--- EXTRACTED TEXT ---
============

Mystery solved.
The source of a letter — written in 1945 by a serviceman stationed in Hampton Roads and found last month in Florida — has been identified.
Mike Meyer, 65, lives in Safety Harbor, Florida, and said he put the letter in the bottle and sent it out to sea earlier this year.
Meyer’s father was born in 1929 and was too young to join the military until the end of World War II but often wrote and received letters from older friends who’d left their Illinois hometown to enlist. One buddy, Jim Peters, wrote to Meyer’s father, Leroy, on March 4, 1945. The message was jotted in cursive underneath the letterhead “United States Navy, Amphibious Training Base, Little Creek, Virginia.”
That letter and bottle were found on the side of a Safety Harbor road last month by Suzanne Flament-Smith amid storm debris after Hurricane Debby. It had been washed back ashore not far from where it was let go.
The bottle also contained some sand, a bullet casing and a circular hunk of metal that Flament-Smith described as “about the size of a Whopper candy.” She quickly took to social media to share her discovery and a question: Where had it come from?
The Virginian-Pilot and Daily Press, The New York Times, The Washington Post and dozens of other news outlets wrote or carried stories about the curiosity.
“I didn’t think it was that big a deal,” Meyer told The Pilot about the fuss over his dad’s old letter.
“I guess the first thing is …” he said, and then he unraveled the mystery. Leroy Meyer stored many of his wartime correspondences in a box that was passed down to his children after he died in 2001. The letters were stored at his daughter’s home until Mike got them several years ago.

============

--- DATA SHOWN ---
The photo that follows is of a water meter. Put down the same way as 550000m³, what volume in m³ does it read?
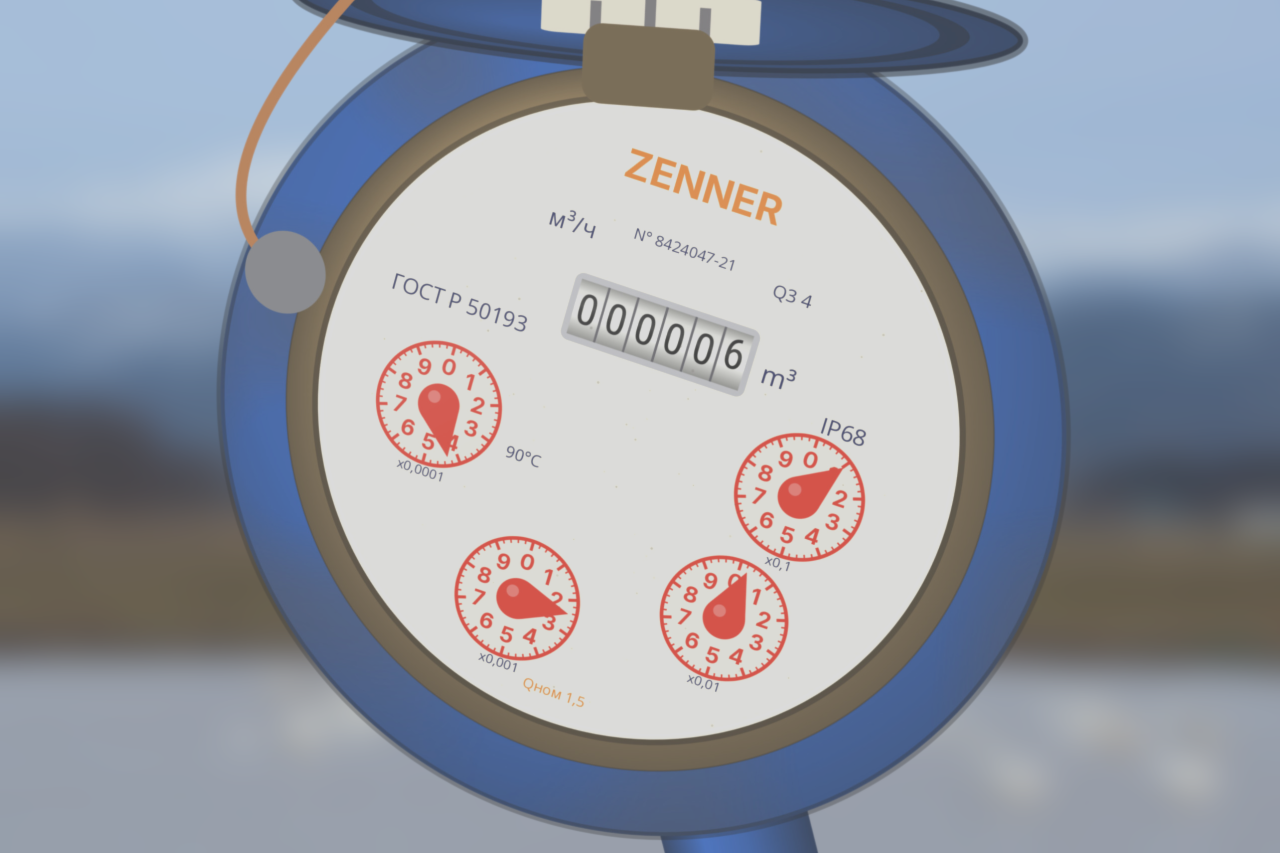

============

--- WORK REQUEST ---
Could you retype the passage of the article about the 1945 letter in a bottle, starting at "The Virginian-Pilot and" and ending at "dad’s old letter.", word for word?

--- SOLUTION FOR THIS TASK ---
The Virginian-Pilot and Daily Press, The New York Times, The Washington Post and dozens of other news outlets wrote or carried stories about the curiosity.
“I didn’t think it was that big a deal,” Meyer told The Pilot about the fuss over his dad’s old letter.